The Microelectronics and Nanomanufacturing Veterans Partnership (MNVP) project utilizes the knowledge and resources developed over the past 25 years by other Advanced Technological Education projects funded by the National Science Foundation at Penn State University to bring military veterans into the nanotechnology workforce.
By pairing four community colleges with research universities near them, the project also builds on the strengths of each institution. Sixty veterans have participated during the first three semesters of the program offered at Rio Salado College and Arizona State University in Arizona; Southwestern College and University of California, San Diego in California; Georgia Piedmont Technical College and Georgia Institute of Technology in Georgia; and Tidewater Community College and Norfolk State University in Virginia.
Promising results have led to plans to expand the project at Tompkins Cortland Community College and Cornell University in New York; at Columbus State Community College and Ohio State University in Ohio; and at Tarrant County College and University of Texas at Arlington in Texas. MNVP classes will begin in fall 2024 in these regions where semiconductor manufacturing and related industries are growing.

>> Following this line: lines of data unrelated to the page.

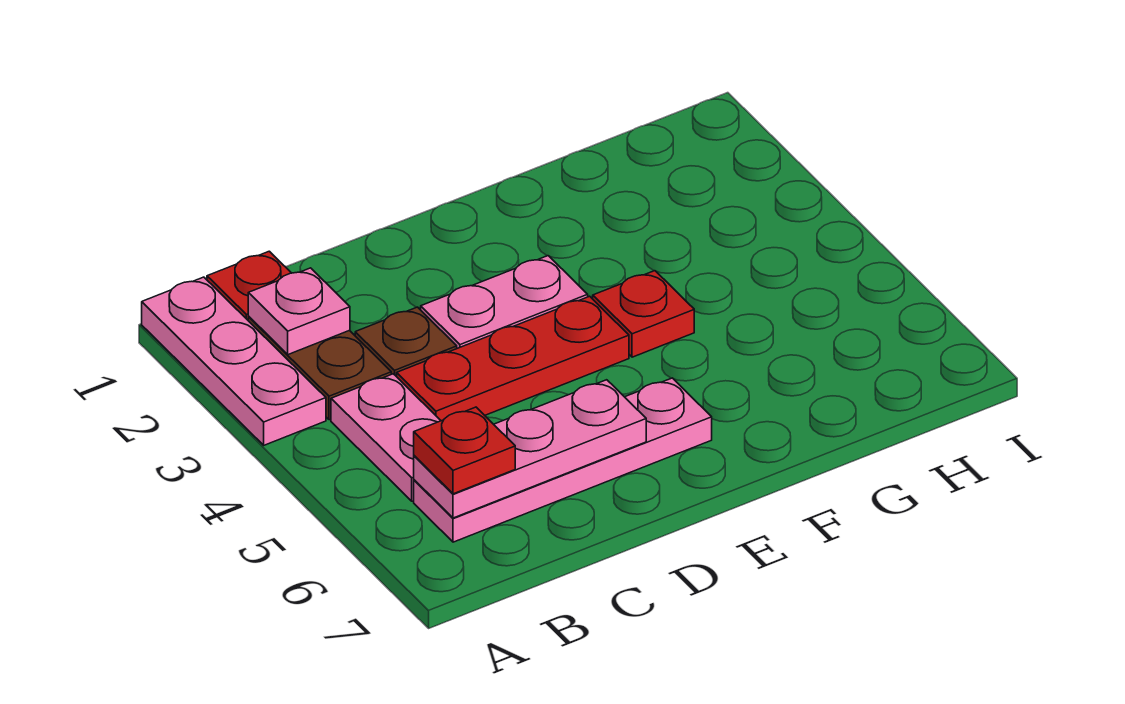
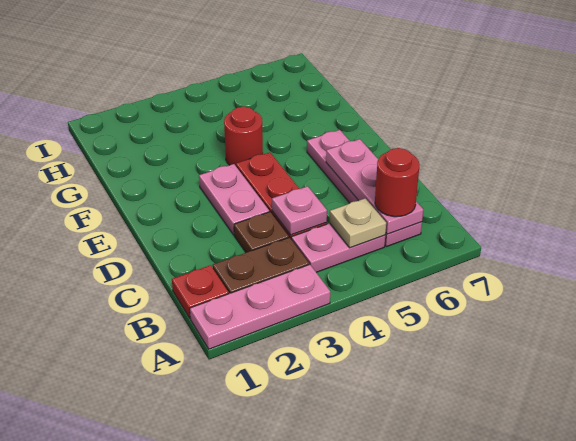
pink plate B2 level 2 -> pink plate C4 level 2
none -> tan plate B5 level 2
red plate B6 level 3 -> red round brick B6 level 3
red plate F4 level 1 -> red round brick F4 level 1

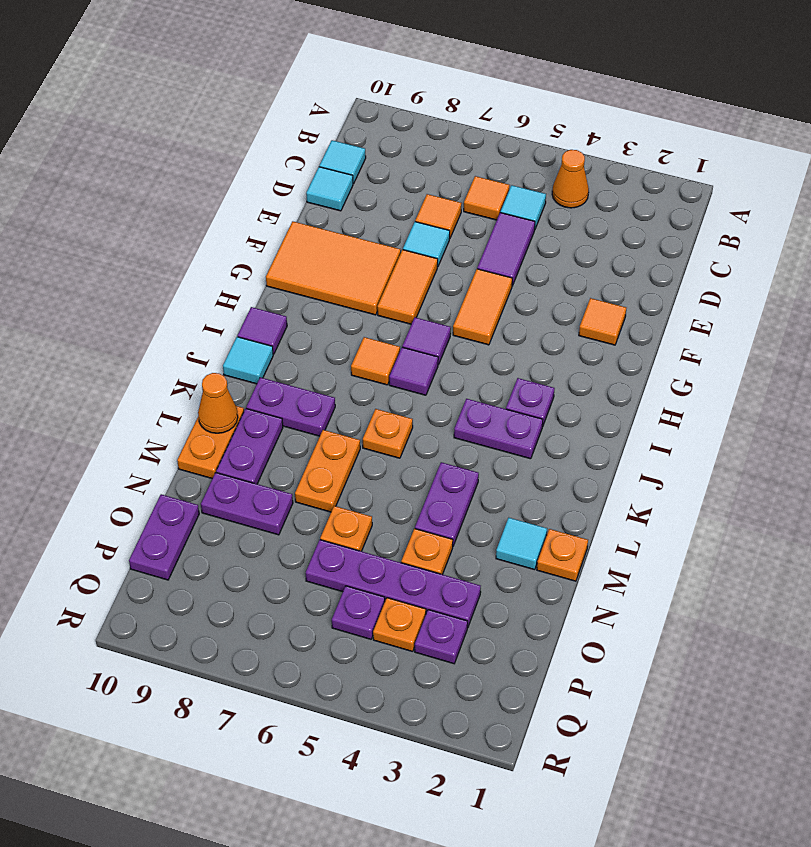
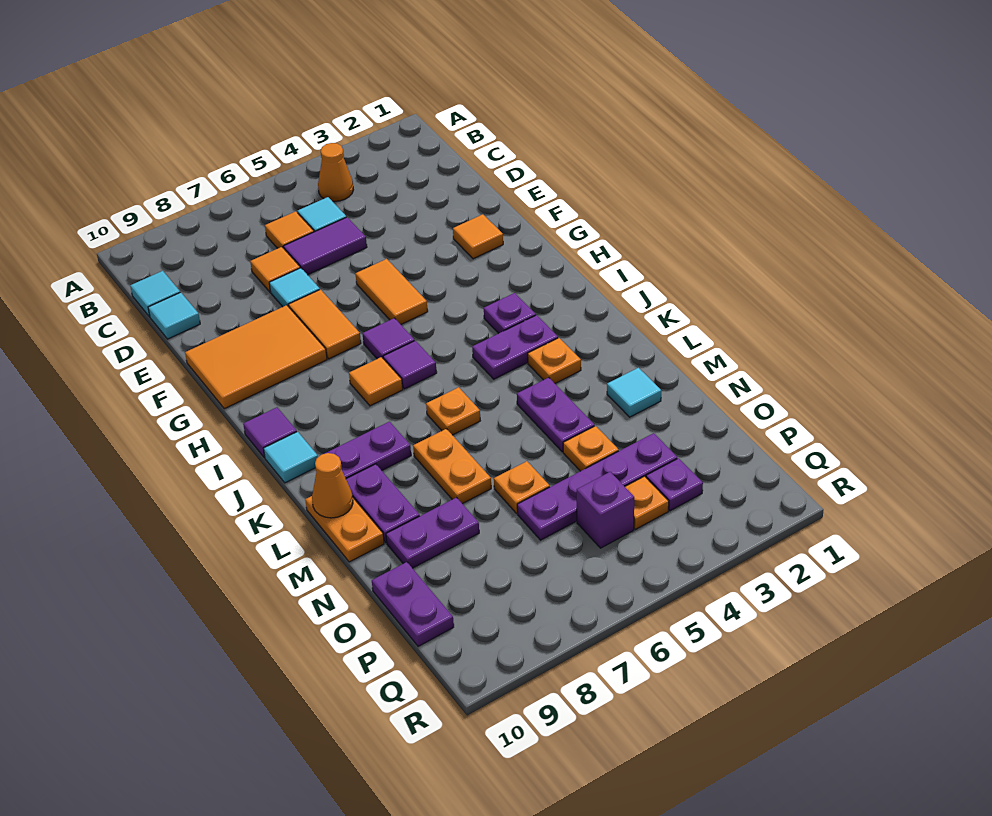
purple tile D5:E5 level 1 -> purple tile D5:D6 level 1
orange plate M1 level 1 -> orange plate K3 level 1
purple plate P5 level 1 -> purple brick P5 level 1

“The community colleges go out into the community—because they have that sense of community—and they recruit these veterans into the program. But what they don't have is these state-of-the-art cleanrooms required to do the training for the veterans. So the research universities come in there and they open up the doors to their facilities,” said Zachary Gray, managing director of the Center for Nanotechnology Education and Utilization (CNEU) at Penn State.
“Without the community colleges it wouldn't be possible. Without the research universities it wouldn't be possible,” Gray added.
Gray knows well the benefits of cross-sector collaborations. He is a 2007 graduate of the nanofabrication associate degree program that the National Center for Nanotechnology Applications and Career Knowledge (NACK), an ATE center, developed in partnership with Pennsylvania community colleges.